The draft plan allowed for “massive degradation of all aspects of the natural world” to carry on, Barraclough said.
ECan is scheduled to debate declaring a “climate emergency” at its meeting on May 16 after recent protest action by Extinction Rebellion.
“The social contract, between the public and the bodies that are meant to look after our health and wellbeing, is dysfunctional and broken in places, and I feel like your plan is evidence of that breakdown.
“You, ECan, can now create a public debate about where things are at, and what will happen if we continue with the status quo.
“Saving the situation means being honest with the public – this will include acknowledging there may need to be some sacrifices, some discomfort, to stop things getting worse. And this will make cleaning up the environment, front and centre of everything ECan does.
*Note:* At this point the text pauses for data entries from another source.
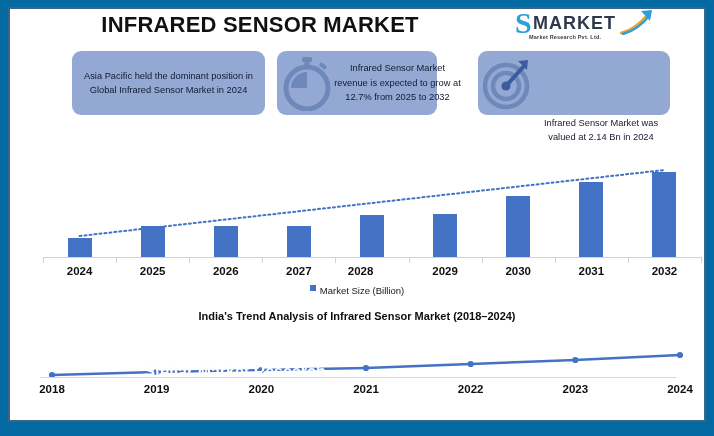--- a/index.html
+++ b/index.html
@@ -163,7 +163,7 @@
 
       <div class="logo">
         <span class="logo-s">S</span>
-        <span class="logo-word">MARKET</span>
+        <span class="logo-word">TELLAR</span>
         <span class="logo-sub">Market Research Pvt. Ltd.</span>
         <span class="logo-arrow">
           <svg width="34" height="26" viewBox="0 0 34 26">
Even at what is usually a pedestrian annual plan hearing, Environment Canterbury has been encouraged to do more to save the environment.
“There are striking children for climate all around the world now and they understand this urgency. Be honest with yourselves, be honest with the public,” Barraclough said.
Cr David Caygill said ECan’s Land and Water Plan and its Canterbury Water Management Strategy were the documents dealing with Barraclough’s concerns, rather than the annual plan, which was basically the budget.
Cr Lan Pham asked where ECan should prioritise to make the biggest difference.
“The broader issue is you are referring to the urgency around the issues that exist and your comments are very accurate about the broad challenges we are facing.
“If there was one area that would need more resourcing, would it be around that climate leadership you talked about, or freshwater?”
Barraclough said the “real money is in starting the debate and engaging the public”.
Cr Cynthia Roberts said she was aware the real need to change was stressing many in rural parts of the region.
Barraclough, a former rural GP, said the challenges to the rural economy were “at the heart” of the issue.
“I have spent a lot of time living and working in very rural communities. I’ve dealt with huge great hulking farmers bawling their eyes out on my desk because they are living hand-to-mouth on a share-milking plot that is going to pieces.
“The answers will come out of public engagement and debate, from ordinary people … when they see and know that doing nothing is not an option.”
ECan received 106 submissions on the draft annual plan, which proposes an 8.9 per cent total rates rise for the 2019-2020 year, 3.8 percentage points higher than the amount in the 2018-2028 Long-Term Plan.